Na semana em que o conflito entre o Executivo e o Judiciário atingiu o clímax, o presidente da Câmara dos Deputados, Artur Lira, ignorando as manifestações dos trabalhadores e a necessidade de um amplo debate com a sociedade, julgou oportuno, na maior desfaçatez, encaminhar a votação de uma Reforma Administrativa que muda qualitativamente a natureza do Estado brasileiro. Na semana anterior, havia liderado a aprovação de uma nova reforma trabalhista – a segunda em menos de quatro anos –, que deixa o trabalho ainda mais vulnerável às pressões do capital.1
As mudanças propostas na organização do Estado na PEC-32 são um ataque direto contra os servidores públicos, mas, sobretudo, um atentado contra todos os que dependem de políticas públicas. Ao comprometerem irremediavelmente a autonomia funcional do servidor público e subordinarem integralmente a filosofia de organização da administração pública à lógica do Estado mínimo, colocam uma pá de cal definitiva no pouquíssimo que ainda resta de conteúdo social e republicano da Constituição de 1988. Caso aprovadas, institucionalizarão o patrimonialismo corporativo, o apadrinhamento oligárquico e o mandonismo no Estado brasileiro. A intenção explícita das mudanças propostas é submeter formalmente a administração pública tanto às exigências do capital como às engrenagens da feudalização-miliciana do poder.2
Sem alternativa programática para se contrapor ao neoliberalismo desenfreado que arrasa a Nação, a sociedade fica num beco sem saída. Ainda que a ofensiva liberal não tenha cumprido com nenhuma de suas promessas, a promoção da livre iniciativa continua sendo apresentada à opinião pública, sem prurido e sem contraponto, como panaceia dos problemas nacionais.
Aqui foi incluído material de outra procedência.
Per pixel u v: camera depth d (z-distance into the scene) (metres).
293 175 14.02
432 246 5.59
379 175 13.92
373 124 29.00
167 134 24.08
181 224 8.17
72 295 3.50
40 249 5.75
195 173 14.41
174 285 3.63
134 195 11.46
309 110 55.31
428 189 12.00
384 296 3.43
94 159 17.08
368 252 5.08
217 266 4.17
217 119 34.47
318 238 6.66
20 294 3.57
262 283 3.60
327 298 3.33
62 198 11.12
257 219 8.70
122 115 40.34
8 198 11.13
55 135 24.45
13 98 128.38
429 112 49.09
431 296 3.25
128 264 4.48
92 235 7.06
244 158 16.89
Pautadas pela agenda liberal e condicionadas por um clima de crescente histeria política, sob a ameaça permanente de sabotagem econômica e intervenção militar, as eleições de 2022 não têm como produzir a redenção dos sonhos perdidos da Nova República. Salvo o alívio inegável que representaria o afastamento de Bolsonaro do Planalto, o pleito não teria nenhuma condição de afastar o risco da ruptura autoritária e menos ainda de mudar os rumos da política econômica.
O impasse gerado pelo velho que resiste à morte e o novo ainda sem força para nascer não permite que se vislumbre um fim para a crise terminal da Nova República. Somente uma intervenção popular, embasada num programa político de ruptura com o modelo econômico e de superação definitiva do entulho autoritário, inspirado na busca da igualdade substantiva, seria capaz de abrir a possibilidade de uma solução civilizada para o impasse histórico que ameaça a sociedade brasileira.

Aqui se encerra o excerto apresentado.